The answer should be the records below, word for word, with every image left out.

Stored data entries

══════

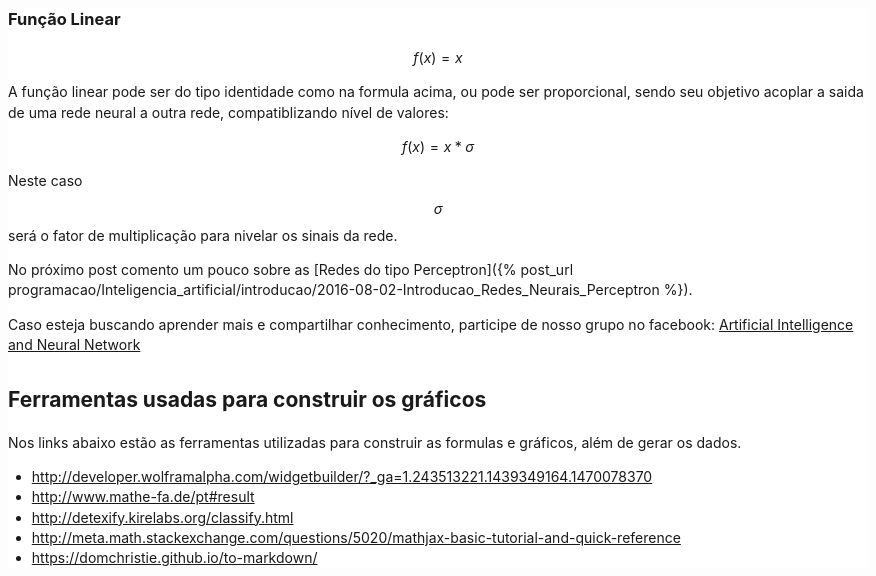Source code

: ### Função Linear

$$
f(x) = x
$$

A função linear pode ser do tipo identidade como na formula acima, ou pode ser proporcional, sendo seu objetivo acoplar a saida de uma rede neural a outra rede, compatiblizando nível de valores:

$$
f(x) = x * \sigma
$$

Neste caso $$\sigma$$ será o fator de multiplicação para nivelar os sinais da rede.

No próximo post comento um pouco sobre as [Redes do tipo Perceptron]({% post_url programacao/Inteligencia_artificial/introducao/2016-08-02-Introducao_Redes_Neurais_Perceptron %}).

Caso esteja buscando aprender mais e compartilhar conhecimento, participe de nosso grupo no facebook: [Artificial Intelligence and Neural Network](https://www.facebook.com/groups/ArtificialNeuralNetwork/)

## Ferramentas usadas para construir os gráficos

Nos links abaixo estão as ferramentas utilizadas para construir as formulas e gráficos, além de gerar os dados.

* http://developer.wolframalpha.com/widgetbuilder/?_ga=1.243513221.1439349164.1470078370
* http://www.mathe-fa.de/pt#result
* http://detexify.kirelabs.org/classify.html
* http://meta.math.stackexchange.com/questions/5020/mathjax-basic-tutorial-and-quick-reference
* https://domchristie.github.io/to-markdown/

══════

== Output of the exercise ==
Source code

: ### Função Linear

$$
f(x) = x
$$

A função linear pode ser do tipo identidade como na formula acima, ou pode ser proporcional, sendo seu objetivo acoplar a saida de uma rede neural a outra rede, compatiblizando nível de valores:

$$
f(x) = x * \sigma
$$

Neste caso $$\sigma$$ será o fator de multiplicação para nivelar os sinais da rede.

No próximo post comento um pouco sobre as [Redes do tipo Perceptron]({% post_url programacao/Inteligencia_artificial/introducao/2016-08-02-Introducao_Redes_Neurais_Perceptron %}).

Caso esteja buscando aprender mais e compartilhar conhecimento, participe de nosso grupo no facebook: [Artificial Intelligence and Neural Network](https://www.facebook.com/groups/ArtificialNeuralNetwork/)

## Ferramentas usadas para construir os gráficos

Nos links abaixo estão as ferramentas utilizadas para construir as formulas e gráficos, além de gerar os dados.

* http://developer.wolframalpha.com/widgetbuilder/?_ga=1.243513221.1439349164.1470078370
* http://www.mathe-fa.de/pt#result
* http://detexify.kirelabs.org/classify.html
* http://meta.math.stackexchange.com/questions/5020/mathjax-basic-tutorial-and-quick-reference
* https://domchristie.github.io/to-markdown/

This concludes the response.